W.Va. teen murder suspect wants trial relocated
MORGANTOWN, W.Va. (AP) – Attorneys for a 17-year-old West Virginia girl charged with the premeditated stabbing death of her former best friend say she can’t get a fair trial in Monongalia County, so they want it delayed and relocated.
Attorney Michael Benninger filed several motions in Shelia Eddy’s looming first-degree murder trial this week, including one that asks a judge to deny the use of a confession from her alleged accomplice, Rachel Shoaf.
Prosecutors say Eddy and Shoaf lured 16-year-old University High School honors student Skylar Neese out of her Star City home last summer, stabbed her for reasons that have never been clear and hid her body under some branches across the state border in Greene County.

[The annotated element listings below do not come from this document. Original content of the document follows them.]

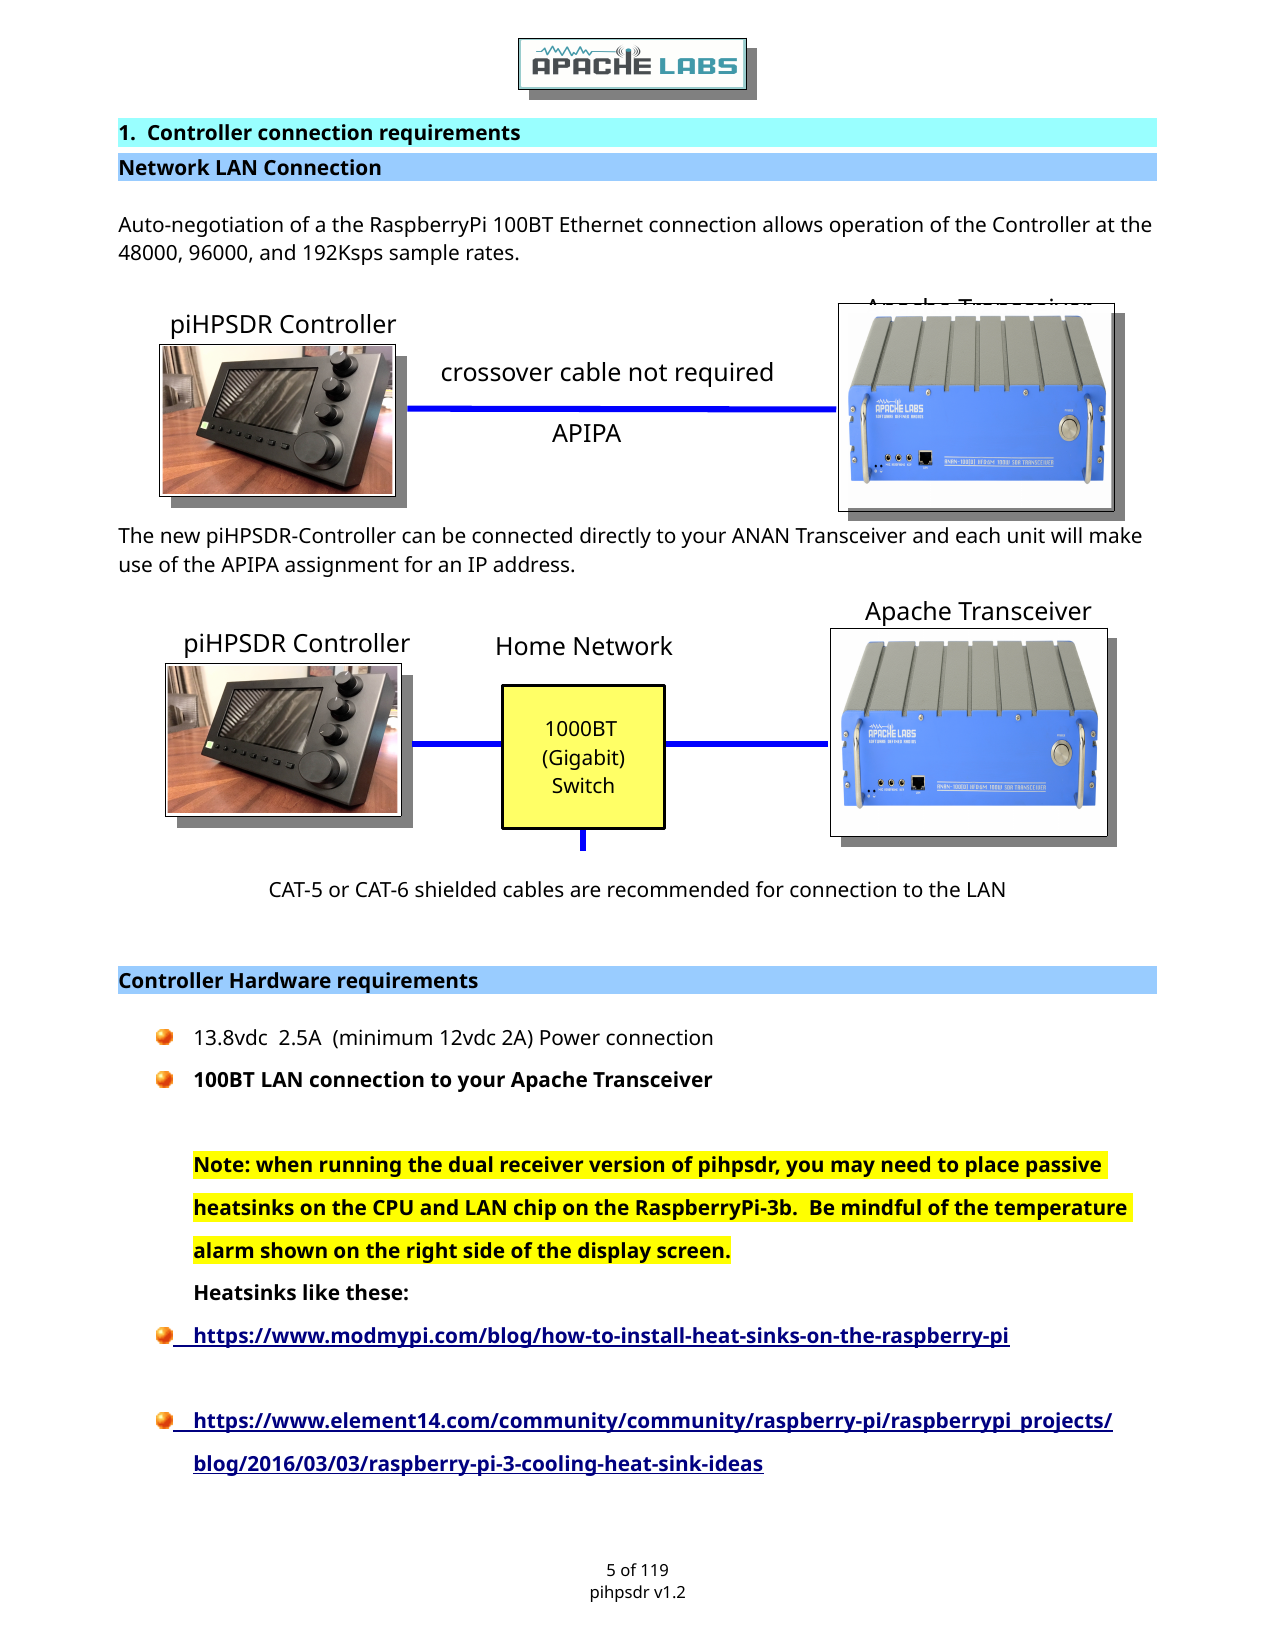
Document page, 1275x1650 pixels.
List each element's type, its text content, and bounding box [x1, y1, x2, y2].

text Auto-negotiation of a the RaspberryPi 100BT Ethernet connection allows operation of the Controller at the 48000, 96000, and 192Ksps sample rates. [118, 210, 1157, 267]
list Heatsinks like these: [156, 1278, 1157, 1307]
text The new piHPSDR-Controller can be connected directly to your ANAN Transceiver and each unit will make use of the APIPA assignment for an IP address. [118, 323, 1157, 578]
text CAT-5 or CAT-6 shielded cables are recommended for connection to the LAN [118, 875, 1157, 903]
list 100BT LAN connection to your Apache Transceiver [156, 1065, 1157, 1094]
list Note: when running the dual receiver version of pihpsdr, you may need to place passive heatsinks on the CPU and LAN chip on the RaspberryPi-3b. Be mindful of the temperature alarm shown on the right side of the display screen. [156, 1151, 1157, 1264]
picture [521, 40, 744, 87]
picture [162, 346, 393, 494]
picture [167, 666, 398, 813]
picture [156, 1071, 173, 1088]
picture [833, 630, 1104, 833]
list https://www.element14.com/community/community/raspberry-pi/raspberrypi_projects/blog/2016/03/03/raspberry-pi-3-cooling-heat-sink-ideas [156, 1406, 1157, 1477]
picture [156, 1412, 173, 1429]
list 13.8vdc 2.5A (minimum 12vdc 2A) Power connection [156, 1023, 1157, 1051]
list https://www.modmypi.com/blog/how-to-install-heat-sinks-on-the-raspberry-pi [156, 1321, 1157, 1349]
picture [840, 305, 1112, 508]
picture [156, 1029, 173, 1045]
picture [156, 1327, 173, 1344]
subtitle Network LAN Connection [118, 153, 1157, 181]
subtitle Controller Hardware requirements [118, 966, 1157, 994]
subtitle 1. Controller connection requirements [521, 118, 1157, 147]
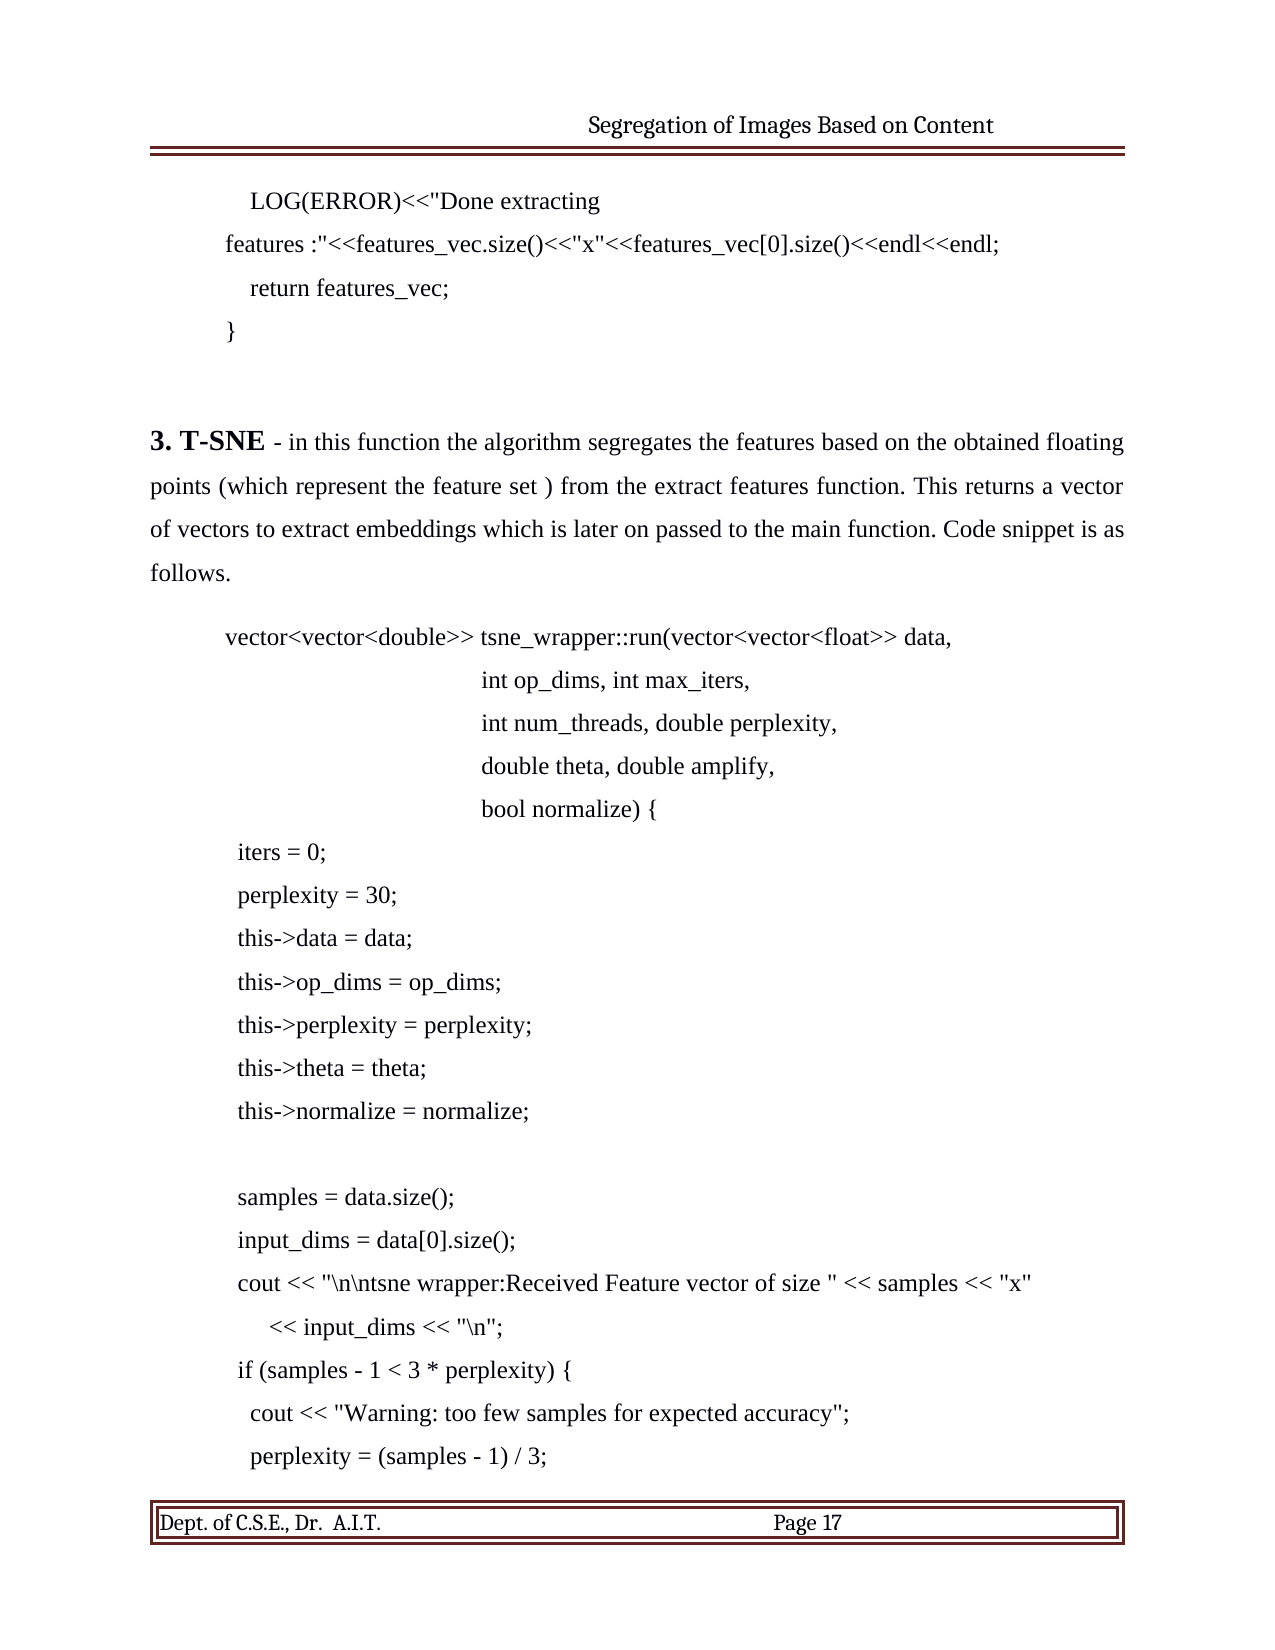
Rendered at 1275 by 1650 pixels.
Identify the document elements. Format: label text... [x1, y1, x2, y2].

text this->normalize = normalize; [225, 1096, 1125, 1125]
text perplexity = (samples - 1) / 3; [225, 1441, 1125, 1470]
text cout << "\n\ntsne wrapper:Received Feature vector of size " << samples << "x" [225, 1268, 1125, 1297]
text return features_vec; [225, 273, 1125, 301]
text LOG(ERROR)<<"Done extracting features :"<<features_vec.size()<<"x"<<features_vec[0].size()<<endl<<endl; [225, 186, 1125, 258]
text vector<vector<double>> tsne_wrapper::run(vector<vector<float>> data, [225, 622, 1125, 650]
text iters = 0; [225, 837, 1125, 866]
text perplexity = 30; [225, 880, 1125, 909]
text input_dims = data[0].size(); [225, 1225, 1125, 1254]
text int op_dims, int max_iters, [225, 665, 1125, 693]
text 3. T-SNE - in this function the algorithm segregates the features based on the obtained floating points (which represent the feature set ) from the extract features function. This returns a vector of vectors to extract embeddings which is later on passed to the main function. Code snippet is as follows. [150, 423, 1125, 586]
text this->theta = theta; [225, 1053, 1125, 1082]
text if (samples - 1 < 3 * perplexity) { [225, 1355, 1125, 1383]
text samples = data.size(); [225, 1182, 1125, 1211]
text cout << "Warning: too few samples for expected accuracy"; [225, 1398, 1125, 1427]
text int num_threads, double perplexity, [225, 708, 1125, 737]
text this->op_dims = op_dims; [225, 967, 1125, 995]
text this->data = data; [225, 923, 1125, 952]
text bool normalize) { [225, 794, 1125, 823]
text double theta, double amplify, [225, 751, 1125, 780]
text this->perplexity = perplexity; [225, 1010, 1125, 1038]
text << input_dims << "\n"; [225, 1312, 1125, 1340]
text } [225, 316, 1125, 344]
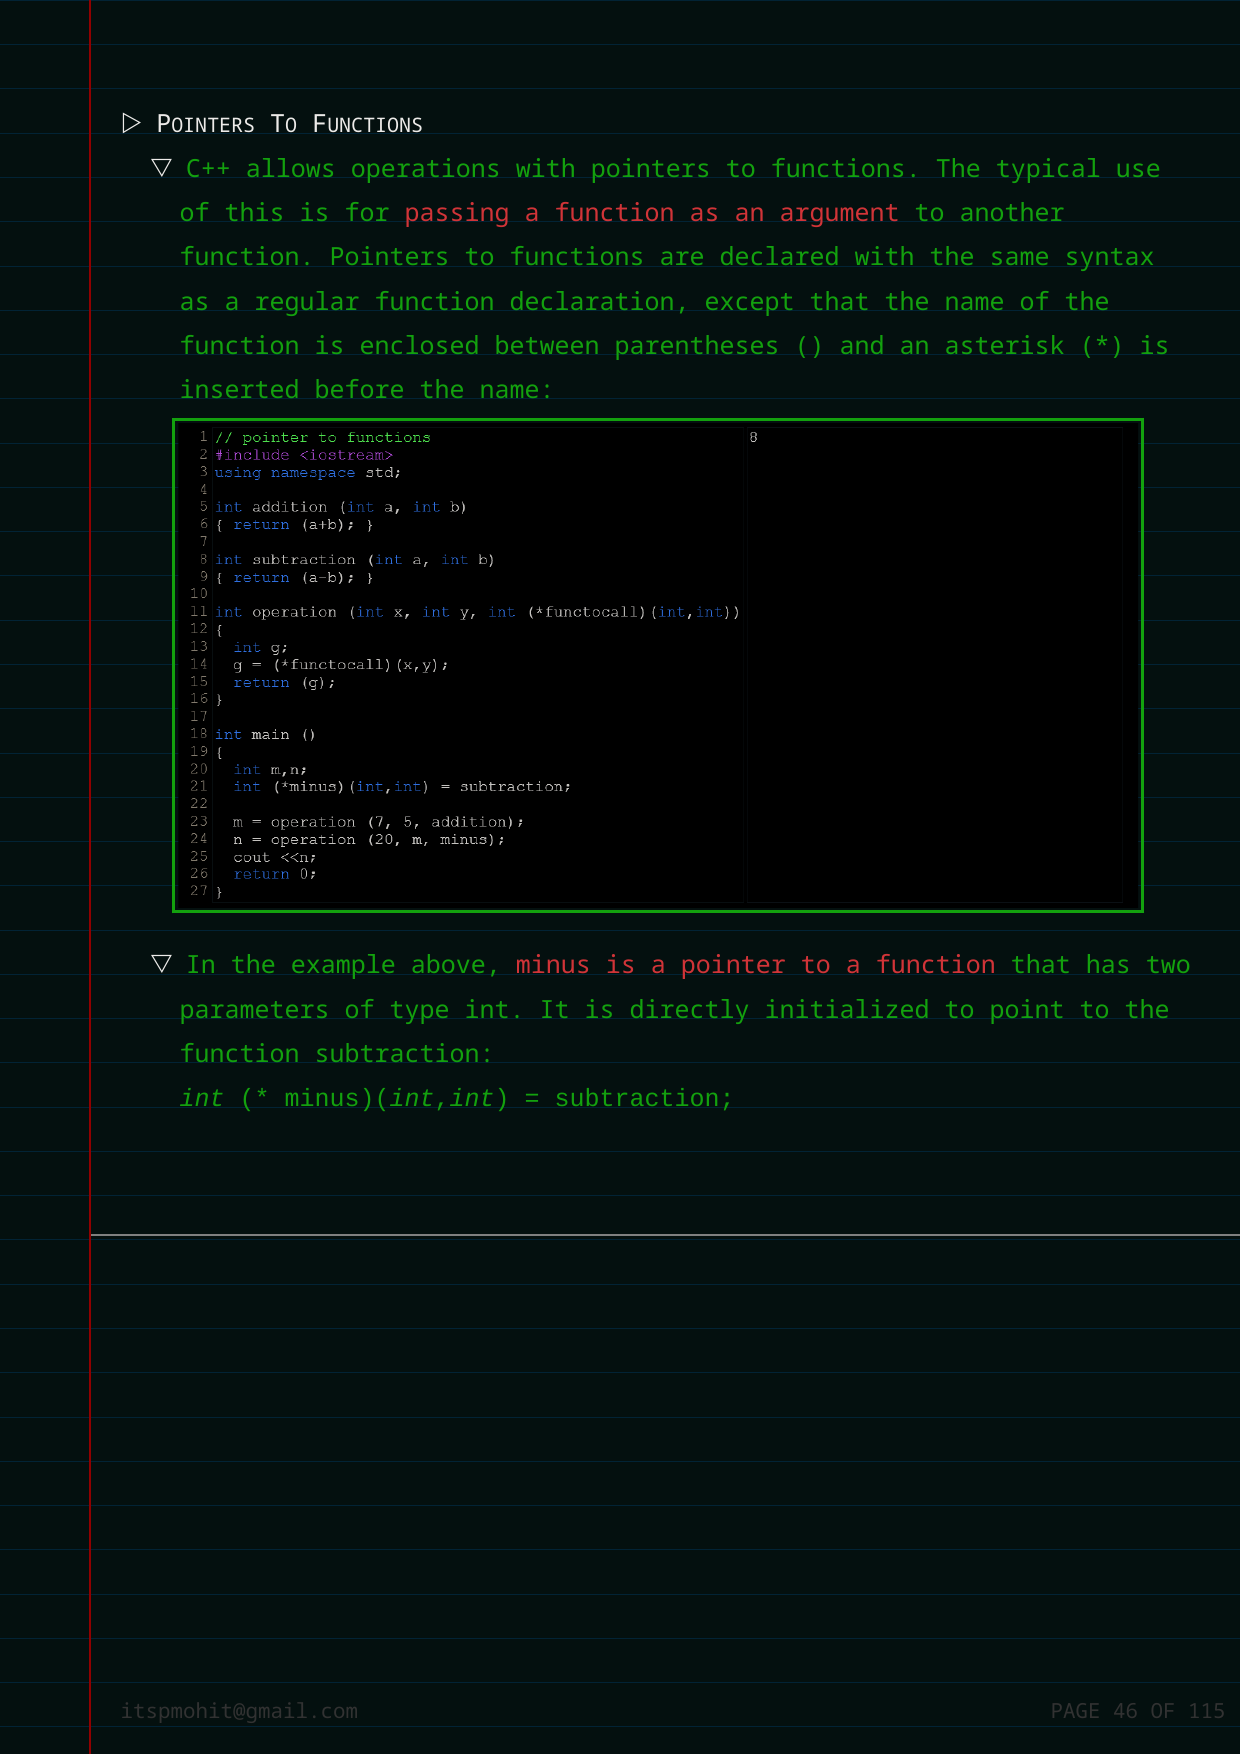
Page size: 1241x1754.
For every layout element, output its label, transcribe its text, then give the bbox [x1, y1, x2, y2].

list C++ allows operations with pointers to functions. The typical use of this is for passing a function as an argument to another function. Pointers to functions are declared with the same syntax as a regular function declaration, except that the name of the function is enclosed between parentheses () and an asterisk (*) is inserted before the name: [150, 142, 1196, 938]
subtitle Pointers To Functions [120, 97, 1196, 142]
list In the example above, minus is a pointer to a function that has two parameters of type int. It is directly initialized to point to the function subtraction: int (* minus)(int,int) = subtraction; [150, 938, 1196, 1204]
picture [178, 423, 1139, 908]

Shoaf, who has said only that she and Eddy no longer wanted to be friends with Neese, confessed to the plot and pleaded guilty to second-degree murder in May. But Benninger says she was under extreme mental distress when she named Eddy as her co-conspirator, and prosecutors should not be able to use her statements.
The court filings demand copies of all statements and evidence that Shoaf gave police, as well as her mental health records.
Benninger says Shoaf was sent to a mental health facility before she confessed, and that suggests her testimony is unreliable. That also violates Eddy’s constitutional right to due process, he argues.
Neese had been missing for months when the break in the case came Jan. 3. Prosecutors say that’s when Shoaf finally told investigators the truth – and where to find the body.
Neese’s remains were found hidden under branches in a secluded spot in Wayne Township, Pa., near the unincorporated West Virginia community of Macdale. Shoaf told police the girls had been unable to bury her.
Media outlets say Eddy’s defense team also wants the trial delayed so it has more time to prepare and to conduct psychiatric evaluations. It is currently set for the week of Oct. 22.
Besides murder, Eddy is charged with kidnapping and two counts of conspiracy. Shoaf awaits sentencing.
Both are being held in juvenile detention facilities, but their cases are proceeding in adult court.
Benninger also argues Shoaf’s confession should be suppressed because investigators questioned her without her attorney’s knowledge or consent.
Prosecutors have said they plan to recommend a 20-year prison sentence for Shoaf and will oppose any move to have her sentenced as a juvenile. But she could get as many as 40 years under the law.
Shoaf’s family issued a public apology but has made no further statements.
Eddy’s family has never commented on the case.